幻影のペルセポネ 著:黒田研二 | 105円読書

幻影のペルセポネ 著:黒田研二

幻影のペルセポネ

黒田研二:著
文芸春秋 ISBN:4-16-323300-8
2004年9月発行 定価1,680円(税込)









最近はやりのアバターを利用したネットコミニティーをいち早くミステリにとりこんだ、黒田研二の推理小説。著者は過去にも「ペルソナ探偵」という作品でチャットルームを題材にしたミステリを書いているが、その発展形ってとこかな?
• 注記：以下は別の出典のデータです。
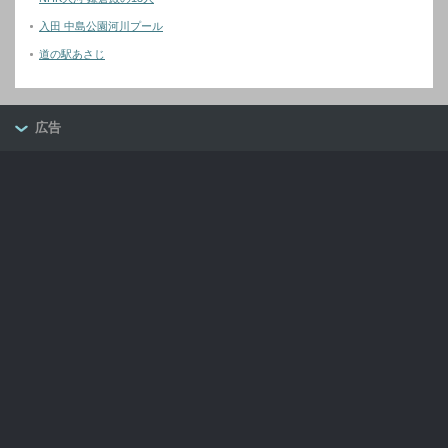
入田 中島公園河川プール
道の駅あさじ
広告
ライターの来栖正孝は、コンピュータ雑誌の編集長からの依頼で、グラフィカル・リアルタイムコミニケーション・サービス“ヴァーチャルプラネット”の記事を書くことに。それはネット上でアバターという自分自身の分身を動かし、ペルセポネという疑似惑星の中を自由に動き回り、他の利用者とおしゃべりやゲームに興じるというもの。実は来栖は、現実世界で起きたプログラマー各務秀則が殺された事件の手がかりを求めて、以前から“ヴァーチャルプラネット”にアクセスしていたのだ。そんな時に“ヴァーチャルプラネット”内で殺人事件が発生。さらに現実の世界でも、そっくりな殺人事件が…。

ヴァーチャルな世界で殺人事件が起きるというのは清涼院流水の「みすてりあるキャラねっと」にも似ているが、さらに現実世界でもシンクロして殺人事件が起きてしまう。過去のクロケン作品を読んでいると…きっと構成的なところで、なんかしかけてくるぞって、ビンビン感じる、なんとなしに違和感の感じる文章…。

主人公がヴァーチャルな空間“ペルセポネ”へアクセスしている描写が作品の大半なので、回りくどさは感じるが…現実世界の登場人物が少なめなので、おのずと作品のオチや犯人なんかにもたどりつけるだろう。推理小説としては斬新かもしれんが、ライノベなどではよく見かけるテーマなので、ネットで見かけた推理小説マニアの人の評判よりは、驚きは少なかった。

ただ軽妙な文章で物語に惹きこむエンターティメント的な物語としては面白く、さすがクロケンといったところでしょうね。